One Choice. One Shift. A Sea of Consequences.

Vi clings to what she can in prison as she worries about Powder. Jinx wonders if she'll lose it all in the end.

Notes:

This is for the Prompt: Lost/Found
I missed the last two days because life is a bastard but we move.
A small heads up, the first few paragraphs have nothing to do with either sisters and are more of a build up and serves to introduce an OC I created just for this. I strongly suggest reading but if you want to Jump straight to Vi's part. Look for the first page break

Mistakes edited as they're picked up.

(See the end of the work for more notes.)

Work Text:

Nyota was an idle God.

Unlike Janna, who actively assisted and interacted with her believers, Nyota preferred a more off-handed approach. Only stepping in if something piqued her interests or she was bored.

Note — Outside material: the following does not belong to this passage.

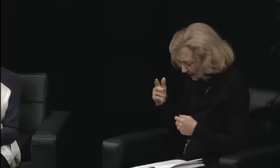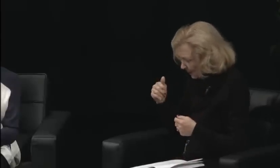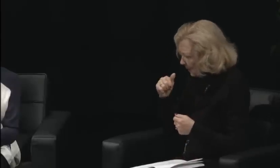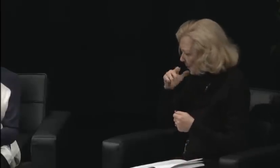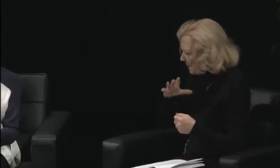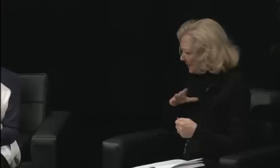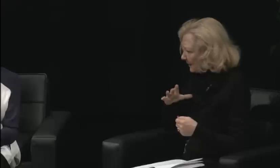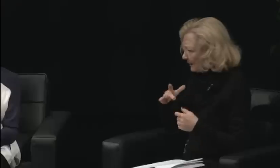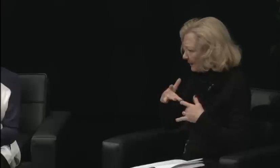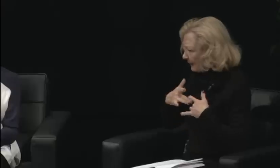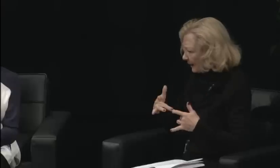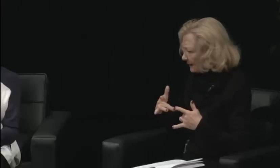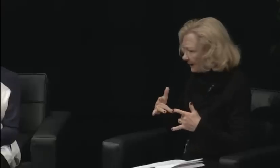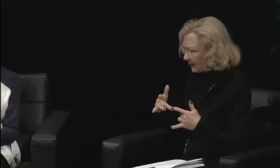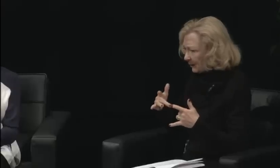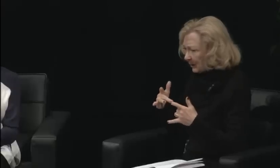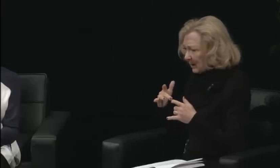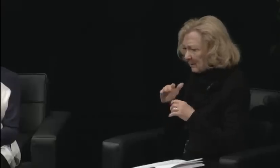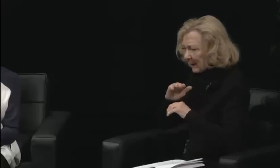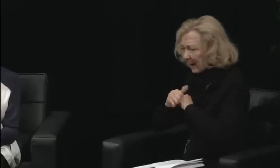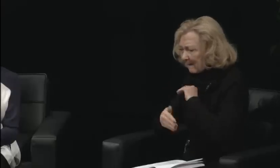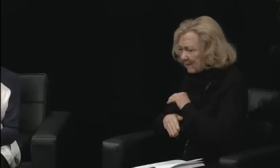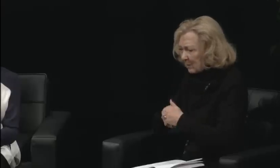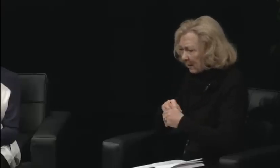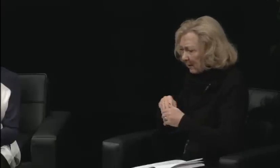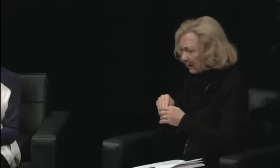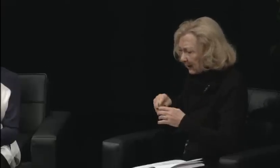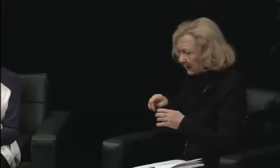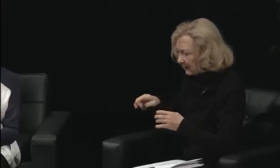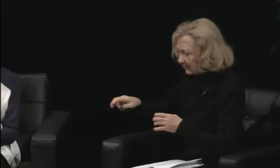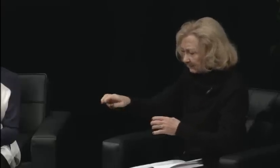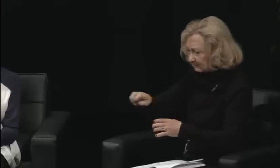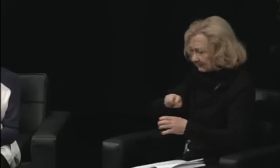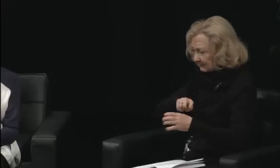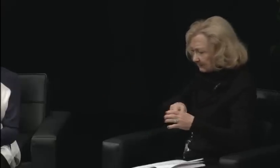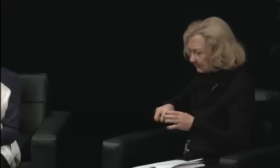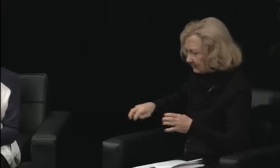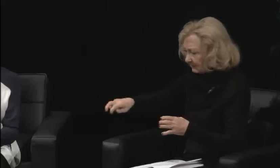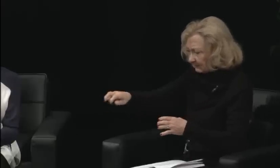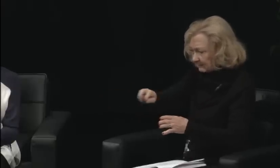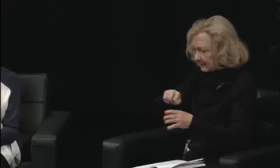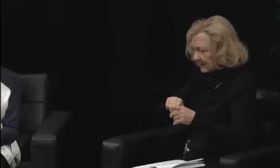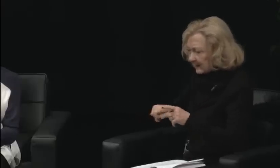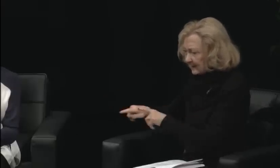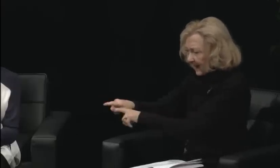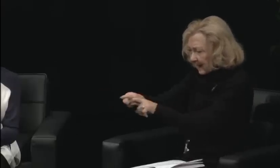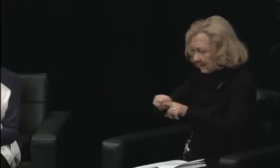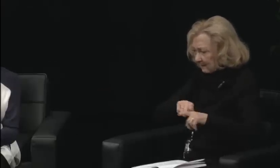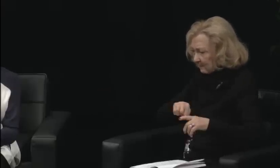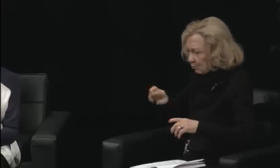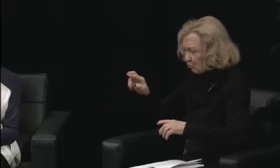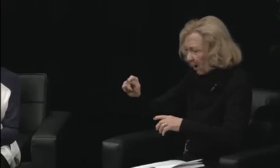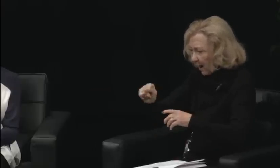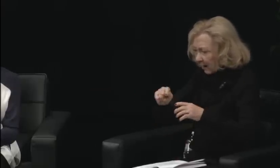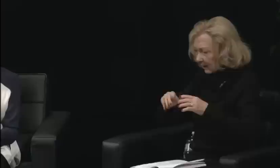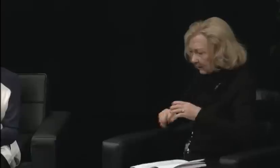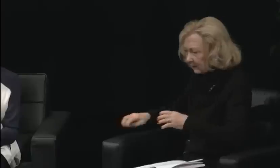and during the second protest it was much more an issue, but not so much during DPN.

Maybe idle wasn’t a good descriptor. She kept the Fates and Histories balanced. Often swamped with keeping threads from tangling and preventing temporal collapse.

It was like this that Janna found the Spirit God, green dress flowing as she focused on three threads.

“It isn’t often the Blue Bird of the Sea graces me,” The dark-skinned God said as she plucked a book from mid-air and wrote in it. There was an immediate shift in the threads, the middle one frayed a bit as she wrote. “What brings you to my humble abode?”

Humble was an understatement, as the Fate keeper’s domain went on for miles and if transferred to the Physical realm could easily be the size of the largest continent. It didn’t look like that, with all the threads floating and books zipping around the room. There was always a fury of activity when Janna visited, the stillest things being Nyota herself and the Past and Future books. The most she ever saw those books moved were when they flipped pages.

“I heard you singing.”

“Didn’t know singing was a sin.”

“It isn’t but you don’t sing.”

The green-clad goddess hummed in agreement.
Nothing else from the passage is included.